> [Document section]:

A 1912 article in the International Socialist Review, entitled “The Next Big Thing,” uses it to mean “big and important” campaigns that “chase each other off the stage of life” with “the speed of a quick change artist.”

And an April 24, 1922, article in the American Dyestuff Reporter describes radiotelephony as “beyond a doubt, ‘the next big thing.’ ”

In this phrase, the meaning of “thing” clearly has a lot in common with those Old English examples in the OED that we mentioned above.

And it brings to mind a sense of the word that appeared in the early 1700s—the use of the phrase “the thing” to mean “the embodiment or epitome of stylishness.”

The OED’s first citation for “the thing” is from a 1734 essay by Alexander Pope, but we prefer this example from Distress Upon Distress, a 1752 play by George Alexander Stevens:

“Cæsar had certainly something smart about him: Mark Anthony was a very jemmy Fellow, and Cleopatra quite the Thing to be sure.”

The OED also has citations dating back to the early 1900s for the colloquial use of “thing” after a noun, noun phrase, or adjective to mean “the matter or business which pertains to or is associated with the specified place, phenomenon, etc.”

> [Collection entries]:
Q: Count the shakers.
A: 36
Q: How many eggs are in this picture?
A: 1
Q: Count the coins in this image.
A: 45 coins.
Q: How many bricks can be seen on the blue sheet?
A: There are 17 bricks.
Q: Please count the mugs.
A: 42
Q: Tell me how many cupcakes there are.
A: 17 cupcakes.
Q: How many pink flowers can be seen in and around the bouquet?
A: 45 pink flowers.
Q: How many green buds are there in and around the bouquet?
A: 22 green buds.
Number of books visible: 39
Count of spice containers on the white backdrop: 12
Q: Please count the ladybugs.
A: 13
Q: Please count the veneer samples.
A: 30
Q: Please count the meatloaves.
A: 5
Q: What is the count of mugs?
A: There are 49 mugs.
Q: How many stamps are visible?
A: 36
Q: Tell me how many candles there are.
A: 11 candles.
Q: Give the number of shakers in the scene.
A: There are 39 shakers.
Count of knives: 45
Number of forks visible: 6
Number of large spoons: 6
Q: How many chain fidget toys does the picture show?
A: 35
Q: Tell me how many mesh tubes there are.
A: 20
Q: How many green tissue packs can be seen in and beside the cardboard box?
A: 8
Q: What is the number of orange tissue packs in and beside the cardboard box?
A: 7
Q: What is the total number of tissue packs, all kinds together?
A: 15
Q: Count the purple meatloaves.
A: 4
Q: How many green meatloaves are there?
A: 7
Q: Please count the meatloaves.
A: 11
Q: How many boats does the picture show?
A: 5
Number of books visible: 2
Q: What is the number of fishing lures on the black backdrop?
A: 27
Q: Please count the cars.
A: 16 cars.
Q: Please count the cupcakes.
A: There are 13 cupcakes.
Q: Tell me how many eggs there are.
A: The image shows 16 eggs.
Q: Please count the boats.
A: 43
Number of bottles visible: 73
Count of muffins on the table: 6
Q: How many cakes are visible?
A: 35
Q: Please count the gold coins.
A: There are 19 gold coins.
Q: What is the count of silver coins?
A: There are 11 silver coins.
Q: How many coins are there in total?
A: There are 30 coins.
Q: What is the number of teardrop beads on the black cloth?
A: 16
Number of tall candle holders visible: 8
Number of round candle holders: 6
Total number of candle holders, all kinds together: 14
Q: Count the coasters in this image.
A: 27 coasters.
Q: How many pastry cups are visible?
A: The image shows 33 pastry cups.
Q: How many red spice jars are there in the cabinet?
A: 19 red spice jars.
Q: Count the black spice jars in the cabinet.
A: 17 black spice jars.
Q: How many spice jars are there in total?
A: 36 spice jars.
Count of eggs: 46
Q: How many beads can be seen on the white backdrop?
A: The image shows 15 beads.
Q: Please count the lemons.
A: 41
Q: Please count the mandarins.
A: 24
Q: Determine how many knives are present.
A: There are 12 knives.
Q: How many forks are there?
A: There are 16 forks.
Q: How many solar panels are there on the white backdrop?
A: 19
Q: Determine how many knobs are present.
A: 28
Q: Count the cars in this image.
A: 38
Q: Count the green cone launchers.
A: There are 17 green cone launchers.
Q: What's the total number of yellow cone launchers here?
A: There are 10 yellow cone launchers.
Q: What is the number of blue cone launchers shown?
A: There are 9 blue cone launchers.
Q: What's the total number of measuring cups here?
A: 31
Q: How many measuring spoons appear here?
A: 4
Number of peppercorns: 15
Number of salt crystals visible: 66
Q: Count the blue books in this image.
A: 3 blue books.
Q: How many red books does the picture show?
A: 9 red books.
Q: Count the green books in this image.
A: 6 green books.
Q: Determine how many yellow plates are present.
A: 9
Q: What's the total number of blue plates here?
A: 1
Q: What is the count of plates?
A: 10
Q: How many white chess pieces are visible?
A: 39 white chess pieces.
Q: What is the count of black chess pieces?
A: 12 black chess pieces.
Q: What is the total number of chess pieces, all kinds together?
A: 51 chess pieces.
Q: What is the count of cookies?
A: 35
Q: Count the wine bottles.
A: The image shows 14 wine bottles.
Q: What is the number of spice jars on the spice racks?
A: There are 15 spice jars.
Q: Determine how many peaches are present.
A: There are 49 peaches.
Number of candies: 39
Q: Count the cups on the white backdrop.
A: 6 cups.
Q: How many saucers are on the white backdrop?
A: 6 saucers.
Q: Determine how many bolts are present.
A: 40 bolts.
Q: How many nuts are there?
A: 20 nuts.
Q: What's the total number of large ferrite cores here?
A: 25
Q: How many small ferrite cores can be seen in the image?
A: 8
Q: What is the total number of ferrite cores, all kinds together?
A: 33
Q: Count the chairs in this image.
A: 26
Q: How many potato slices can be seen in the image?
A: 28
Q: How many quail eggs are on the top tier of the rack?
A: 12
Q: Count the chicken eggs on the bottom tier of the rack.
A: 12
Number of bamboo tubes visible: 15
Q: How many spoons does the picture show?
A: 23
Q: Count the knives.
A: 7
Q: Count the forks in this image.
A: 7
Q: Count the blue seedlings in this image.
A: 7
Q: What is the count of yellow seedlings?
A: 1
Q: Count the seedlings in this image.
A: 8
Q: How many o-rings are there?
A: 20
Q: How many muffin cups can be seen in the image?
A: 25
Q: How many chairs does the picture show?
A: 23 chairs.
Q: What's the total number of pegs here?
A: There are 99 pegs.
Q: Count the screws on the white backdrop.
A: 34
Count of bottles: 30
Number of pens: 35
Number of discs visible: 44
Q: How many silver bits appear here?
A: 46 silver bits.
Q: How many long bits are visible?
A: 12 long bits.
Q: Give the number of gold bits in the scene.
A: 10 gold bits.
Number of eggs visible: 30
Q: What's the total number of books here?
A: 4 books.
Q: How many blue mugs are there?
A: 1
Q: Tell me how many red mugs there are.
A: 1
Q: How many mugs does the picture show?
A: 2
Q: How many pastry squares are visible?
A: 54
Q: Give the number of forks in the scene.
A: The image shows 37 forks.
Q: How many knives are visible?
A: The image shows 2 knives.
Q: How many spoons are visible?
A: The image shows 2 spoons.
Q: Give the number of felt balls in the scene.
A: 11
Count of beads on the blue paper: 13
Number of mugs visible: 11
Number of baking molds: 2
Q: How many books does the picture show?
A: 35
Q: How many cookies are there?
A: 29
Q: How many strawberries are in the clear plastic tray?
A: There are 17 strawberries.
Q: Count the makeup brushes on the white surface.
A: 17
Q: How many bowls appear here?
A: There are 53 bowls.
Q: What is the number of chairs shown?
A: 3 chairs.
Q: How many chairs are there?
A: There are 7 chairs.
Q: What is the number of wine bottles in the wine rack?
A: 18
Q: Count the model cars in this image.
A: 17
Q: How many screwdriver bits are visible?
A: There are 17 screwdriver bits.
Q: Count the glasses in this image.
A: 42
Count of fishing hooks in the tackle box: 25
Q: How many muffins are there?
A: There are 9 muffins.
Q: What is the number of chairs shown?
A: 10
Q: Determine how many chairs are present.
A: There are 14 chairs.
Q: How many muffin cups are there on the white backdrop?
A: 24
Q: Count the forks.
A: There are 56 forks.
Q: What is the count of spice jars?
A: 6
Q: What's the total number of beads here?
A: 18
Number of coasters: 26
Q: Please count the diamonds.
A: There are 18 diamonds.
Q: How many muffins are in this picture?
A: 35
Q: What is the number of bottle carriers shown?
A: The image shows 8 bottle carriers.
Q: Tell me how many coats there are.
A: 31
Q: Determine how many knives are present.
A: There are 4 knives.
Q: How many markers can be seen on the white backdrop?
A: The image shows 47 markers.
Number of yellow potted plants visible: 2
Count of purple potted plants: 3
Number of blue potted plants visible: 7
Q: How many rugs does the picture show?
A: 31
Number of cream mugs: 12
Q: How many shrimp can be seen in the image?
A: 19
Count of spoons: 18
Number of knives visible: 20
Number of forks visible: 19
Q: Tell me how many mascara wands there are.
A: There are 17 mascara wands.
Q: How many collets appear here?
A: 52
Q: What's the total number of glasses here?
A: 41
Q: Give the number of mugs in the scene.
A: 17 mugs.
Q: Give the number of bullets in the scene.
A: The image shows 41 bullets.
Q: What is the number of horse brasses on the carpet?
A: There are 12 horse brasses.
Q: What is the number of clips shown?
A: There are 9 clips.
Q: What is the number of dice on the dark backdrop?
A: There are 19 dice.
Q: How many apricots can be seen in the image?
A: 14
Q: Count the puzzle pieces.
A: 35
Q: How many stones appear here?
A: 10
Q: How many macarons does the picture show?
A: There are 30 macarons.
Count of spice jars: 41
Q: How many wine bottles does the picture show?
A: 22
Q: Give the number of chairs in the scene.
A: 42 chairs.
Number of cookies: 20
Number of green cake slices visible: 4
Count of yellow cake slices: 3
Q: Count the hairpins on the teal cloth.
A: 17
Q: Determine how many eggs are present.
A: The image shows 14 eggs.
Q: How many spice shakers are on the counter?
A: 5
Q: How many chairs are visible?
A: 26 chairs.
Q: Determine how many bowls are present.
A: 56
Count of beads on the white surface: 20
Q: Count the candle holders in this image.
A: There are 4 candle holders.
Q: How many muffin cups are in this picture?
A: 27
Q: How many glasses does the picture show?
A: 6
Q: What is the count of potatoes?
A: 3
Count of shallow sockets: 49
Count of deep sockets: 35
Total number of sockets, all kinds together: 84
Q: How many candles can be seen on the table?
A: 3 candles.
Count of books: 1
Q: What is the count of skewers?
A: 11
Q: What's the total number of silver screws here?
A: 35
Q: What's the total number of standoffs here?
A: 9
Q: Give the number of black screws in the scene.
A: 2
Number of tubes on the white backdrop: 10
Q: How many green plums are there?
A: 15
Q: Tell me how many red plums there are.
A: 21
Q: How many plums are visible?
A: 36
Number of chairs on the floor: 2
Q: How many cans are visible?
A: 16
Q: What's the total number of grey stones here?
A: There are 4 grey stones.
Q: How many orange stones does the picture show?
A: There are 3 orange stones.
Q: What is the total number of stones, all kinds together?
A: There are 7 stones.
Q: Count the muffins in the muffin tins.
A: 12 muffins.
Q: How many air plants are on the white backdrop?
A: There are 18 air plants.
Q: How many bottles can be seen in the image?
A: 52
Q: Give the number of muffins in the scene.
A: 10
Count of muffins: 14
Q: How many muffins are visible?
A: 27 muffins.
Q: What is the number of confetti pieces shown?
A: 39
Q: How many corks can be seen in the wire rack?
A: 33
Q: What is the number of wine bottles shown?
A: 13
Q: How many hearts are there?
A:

> [To-do list]:
[1] Restate word for word the part of the passage on the word "thing" starting at "And an April" and ending at "we mentioned above.".
[2] In the passage on the word "thing", which publication called radiotelephony "the next big thing" in 1922?
[3] Pick up the passage on the word "thing" after its final sentence and keep writing.
These records stand apart from the passage on the word "thing".

> [Task-by-task answers]:
[1]
And an April 24, 1922, article in the American Dyestuff Reporter describes radiotelephony as “beyond a doubt, ‘the next big thing.’ ”

In this phrase, the meaning of “thing” clearly has a lot in common with those Old English examples in the OED that we mentioned above.

[2] The American Dyestuff Reporter

[3]
The dictionary’s earliest example is from Skidoo! (1906), a collection of comic sketches by Hugh McHugh, the pen name of George V. Hobart, a director, producer, and writer on Broadway:

When it comes to that poetry thing he thinks he can make Hank Longfellow beat it up a tree.”

The OED’s most recent citation is from the March 2003 issue of the gadget magazine T3: “There’s an FM/MW tuner inside to pick up any slowcoaches who haven’t cottoned on to the digital thing yet.”

Contributors to the Language Log website pointed out in 2011 that “thing” here is sometimes used to dismiss the subject as unimportant. One example cited is a quote, attributed to former President George H. W. Bush: “Oh, the vision thing.”

However, this OED citation, from a May 18, 1955, letter by Flannery O’Connor, is a more clear-cut example of the term used dismissively: “I will be real glad when this television thing is over with.”

Finally we come to the use of “thing” by itself to mean a fad or a trend. The earliest example we’ve found is from an article in the November 1984 issue of Musician magazine.

In the article, Garry Tallent, the bassist for the E Street Band, comments on a People magazine piece that compared the “clean-living” band to the Hardy Boys.

“It’s true,” Tallent is quoted as saying, “but, especially since People magazine, it’s become a thing.”

Tallent was ahead of the curve, since most of the examples we’ve found for the usage are from the last few years, as in this May 5, 2015, headline from the Huffington Post: “If ‘Dadbod’ Is a Thing, What About Mombod?”

What, you ask, are our thoughts about all this thinginess?

Well, the word “thing” has been doing its own thing since Anglo-Saxon days. And the thing about “thing” is that the newest incarnations often aren’t all that new.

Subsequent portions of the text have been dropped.